Tomatoes, though modest in their calorie count, harbor an abundance of antioxidants, which function akin to superheroes within the body. They thwart the detrimental actions of free radicals that can incite oxidative stress, linked to the onset of conditions like cancer, diabetes, heart disease, and other chronic ailments.

Dietitian Sherri Berger, RDN, from The Plant Strong Dietitian, elucidates that the CDC’s classification, known as the powerhouse fruit and vegetable categorization (PFV), hinges on the presence of 17 qualifying nutrients within a 100-calorie portion of each produce item. Since vegetables inherently possess fewer calories than fruits, a higher volume is required to amass 100 calories, thereby enriching the nutritional profile and resulting in elevated PFV scores for vegetables.

Berger highlights the tomato’s unique attribute—a low-calorie fruit reminiscent of a vegetable in its nutritional composition. A 60-gram plum tomato, as per the U.S. Department of Agriculture’s nutrient database, boasts a mere 12 calories and less than three grams of carbohydrates. The tomato’s red hue, attributed to lycopene, a potent nutrient, further enhances its appeal.

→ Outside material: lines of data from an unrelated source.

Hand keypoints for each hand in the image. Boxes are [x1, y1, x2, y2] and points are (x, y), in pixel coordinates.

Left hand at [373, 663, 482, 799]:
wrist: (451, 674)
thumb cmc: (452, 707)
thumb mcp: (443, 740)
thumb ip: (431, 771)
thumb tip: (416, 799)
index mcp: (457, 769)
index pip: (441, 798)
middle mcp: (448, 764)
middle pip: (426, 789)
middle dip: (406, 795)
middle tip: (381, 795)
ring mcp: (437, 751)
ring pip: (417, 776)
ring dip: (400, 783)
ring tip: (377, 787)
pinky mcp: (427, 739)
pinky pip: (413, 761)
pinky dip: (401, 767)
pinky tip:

Beyond its culinary uses, tomatoes hold profound health implications. The consumption of tomatoes and lycopene has been linked to the prevention of coronary artery disease, gastric cancer, prostate cancer, and cerebrovascular disease—a category encompassing conditions affecting blood flow to the brain—according to a comprehensive study published in the journal Food Chemistry in 2021.

Vitamins A and C, renowned for their anti-inflammatory properties, abound in tomatoes. These vitamins, as noted by dietitian Sara Riehm, R.D. of Orlando Health, contribute to processes spanning from eye health and growth to the formation of blood vessels, muscles, and bones.

While maximizing the lycopene content by opting for fully ripe tomatoes is advised, culinary techniques such as cooking and pairing tomatoes with healthy fats, like olive oil, can further enhance their nutrient absorption. Furthermore, experts underscore the importance of consuming a diverse spectrum of fruits and vegetables, as each color group corresponds to distinct nutrient profiles.

Dietitians advocate embracing the full spectrum of produce, known as “eating the rainbow,” to holistically satisfy nutritional requirements. Amid the array of choices, the CDC’s revelations lend insight into the unexpected nutritional powerhouses within the realm of fruits and vegetables.